>>

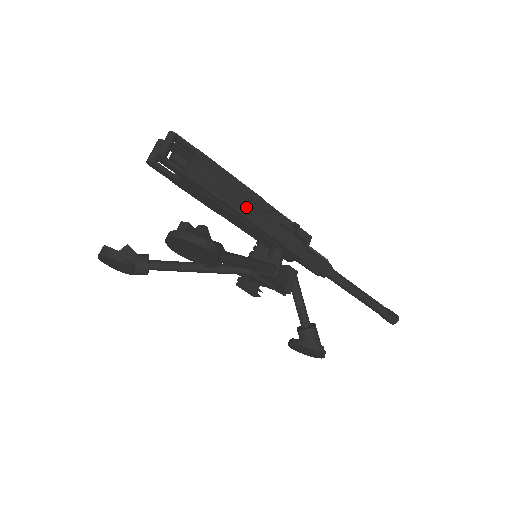
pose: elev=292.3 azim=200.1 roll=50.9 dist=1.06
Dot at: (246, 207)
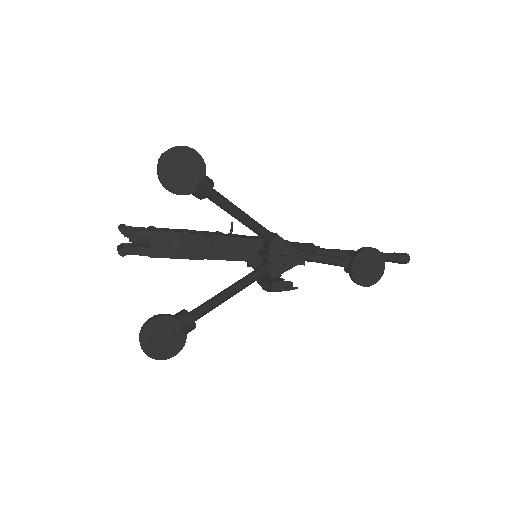
Dot at: (213, 234)
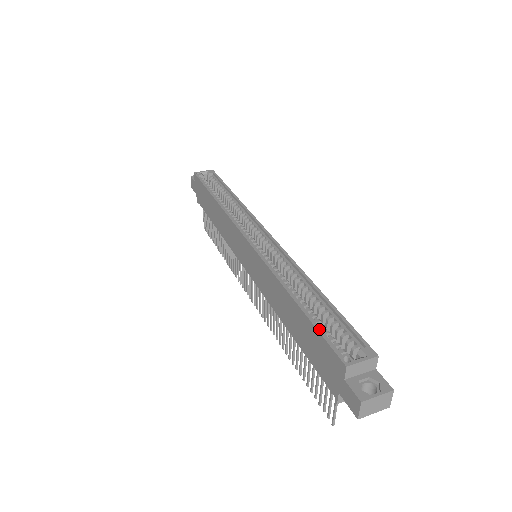
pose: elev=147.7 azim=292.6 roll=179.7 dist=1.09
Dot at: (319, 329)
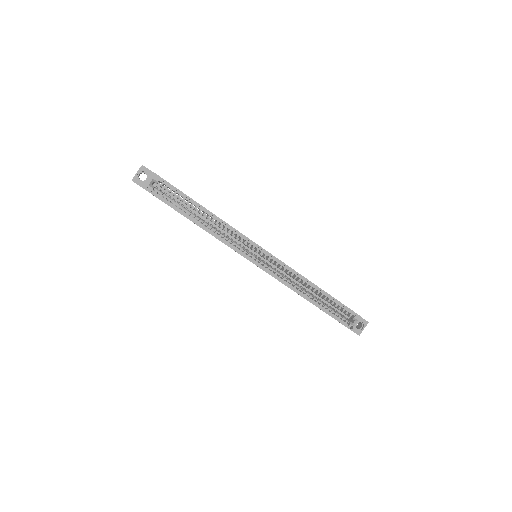
Dot at: (333, 317)
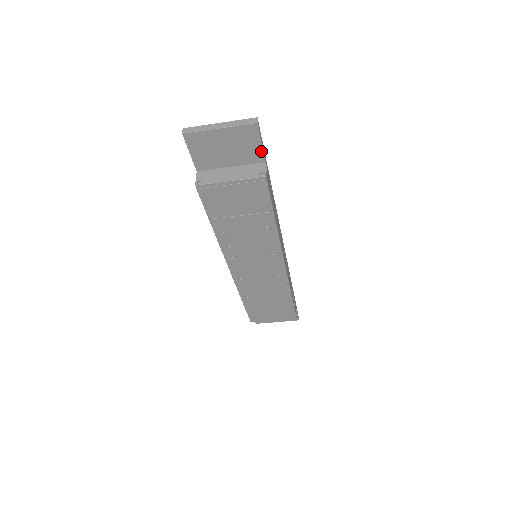
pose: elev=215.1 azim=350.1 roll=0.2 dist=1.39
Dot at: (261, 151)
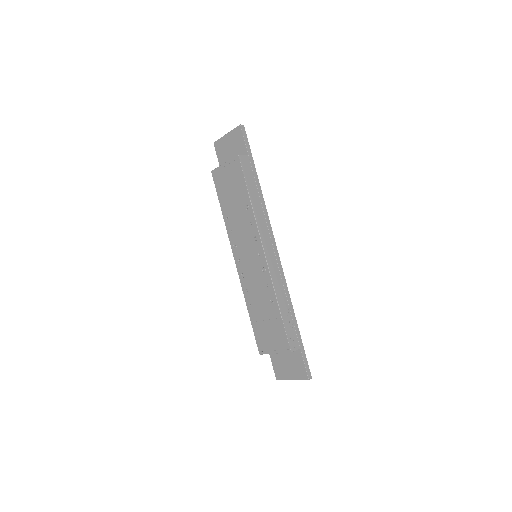
Dot at: (245, 146)
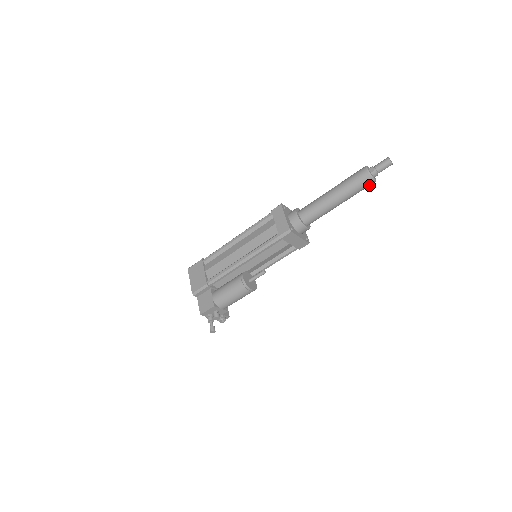
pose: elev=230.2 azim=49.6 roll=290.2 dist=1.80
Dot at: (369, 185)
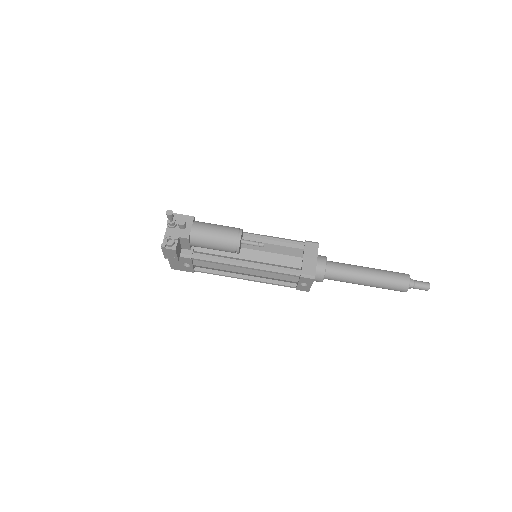
Dot at: (402, 283)
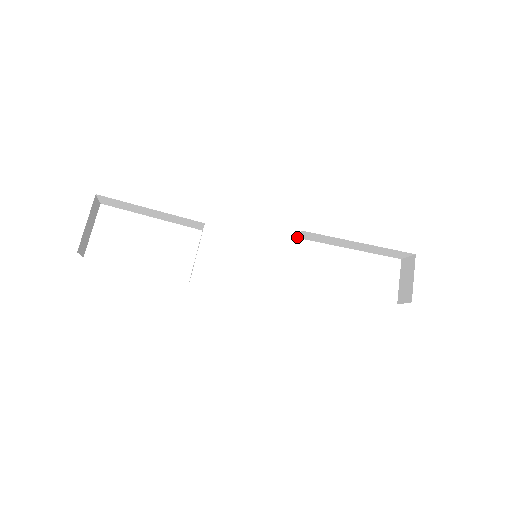
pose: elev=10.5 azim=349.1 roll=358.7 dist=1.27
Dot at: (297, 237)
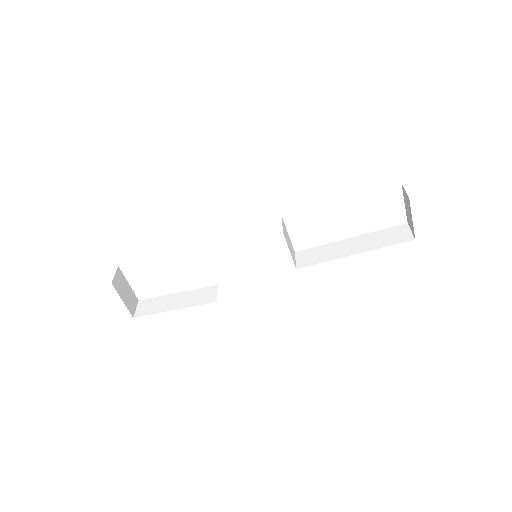
Dot at: occluded
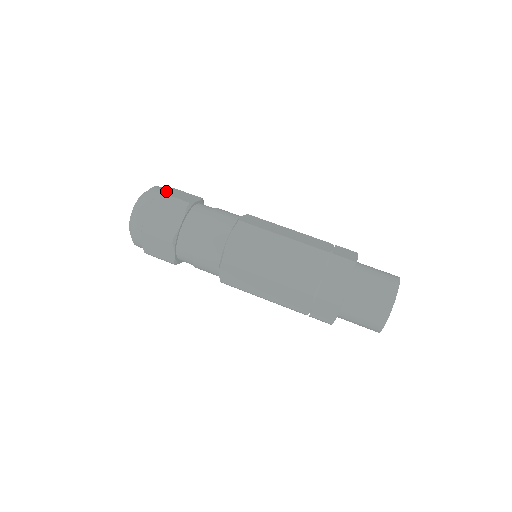
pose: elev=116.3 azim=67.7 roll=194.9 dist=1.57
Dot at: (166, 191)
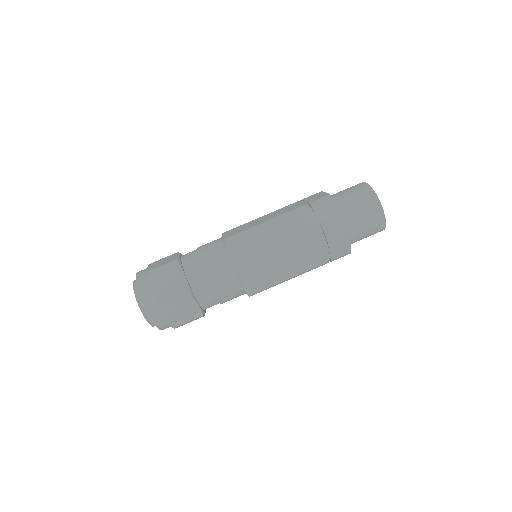
Dot at: (157, 295)
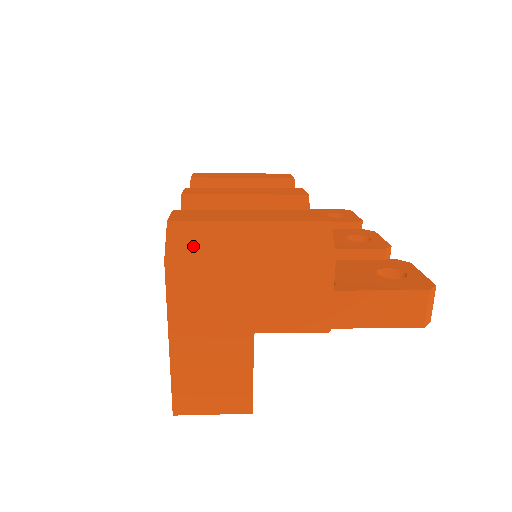
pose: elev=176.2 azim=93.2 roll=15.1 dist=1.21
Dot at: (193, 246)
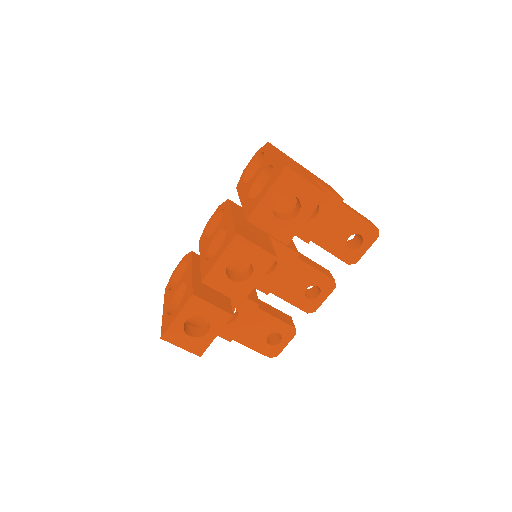
Dot at: occluded
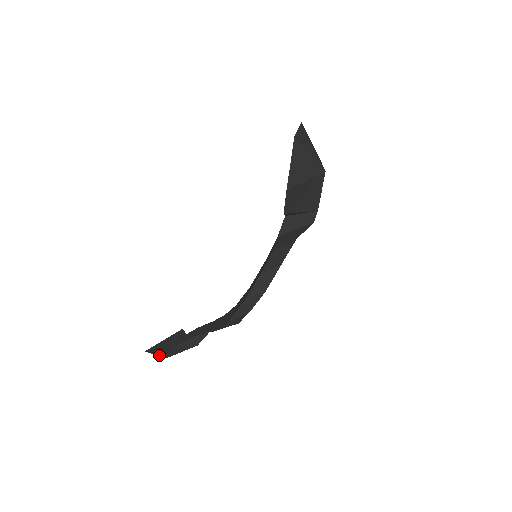
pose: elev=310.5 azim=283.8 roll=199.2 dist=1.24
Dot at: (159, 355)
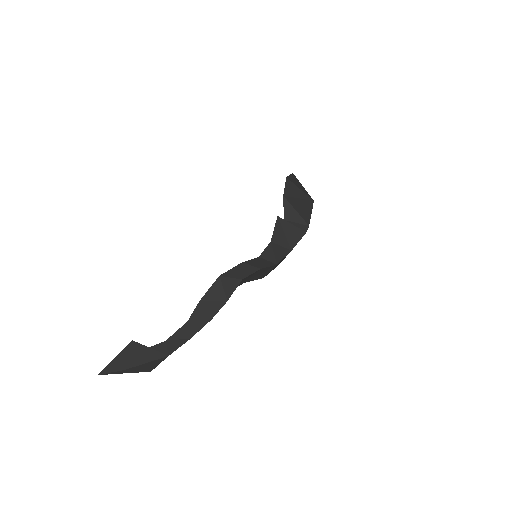
Dot at: (121, 352)
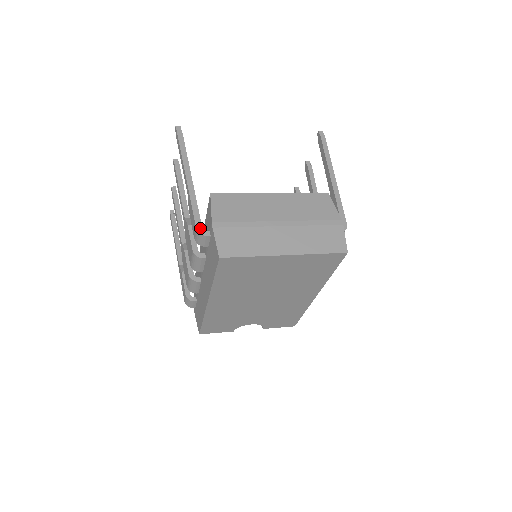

<<

● **Your goal**
Lay out every line of the entries above as a Markdown table with the columns Row and Line, numbering the rows and skipping blank lines. Leave the pictures out.

● **Answer**
| Row | Line |
|---|---|
| 1 | pose: elev=292.3 azim=200.1 roll=50.9 dist=1.06 |
| 2 | Dot at: (246, 207) |
| 3 | Dot at: (213, 234) |
| 4 | pose: elev=147.7 azim=292.6 roll=179.7 dist=1.09 |
| 5 | Dot at: (319, 329) |
| 6 | Dot at: (333, 317) |
| 7 | pose: elev=215.1 azim=350.1 roll=0.2 dist=1.39 |
| 8 | Dot at: (261, 151) |
| 9 | Dot at: (245, 146) |
| 10 | pose: elev=230.2 azim=49.6 roll=290.2 dist=1.80 |
| 11 | Dot at: (369, 185) |
| 12 | Dot at: (402, 283) |
| 13 | pose: elev=10.5 azim=349.1 roll=358.7 dist=1.27 |
| 14 | Dot at: (297, 237) |
| 15 | Dot at: occluded |
| 16 | pose: elev=116.3 azim=67.7 roll=194.9 dist=1.57 |
| 17 | Dot at: (166, 191) |
| 18 | Dot at: (157, 295) |
| 19 | pose: elev=176.2 azim=93.2 roll=15.1 dist=1.21 |
| 20 | Dot at: (193, 246) |
| 21 | Dot at: occluded |
| 22 | pose: elev=310.5 azim=283.8 roll=199.2 dist=1.24 |
| 23 | Dot at: (159, 355) |
| 24 | Dot at: (121, 352) |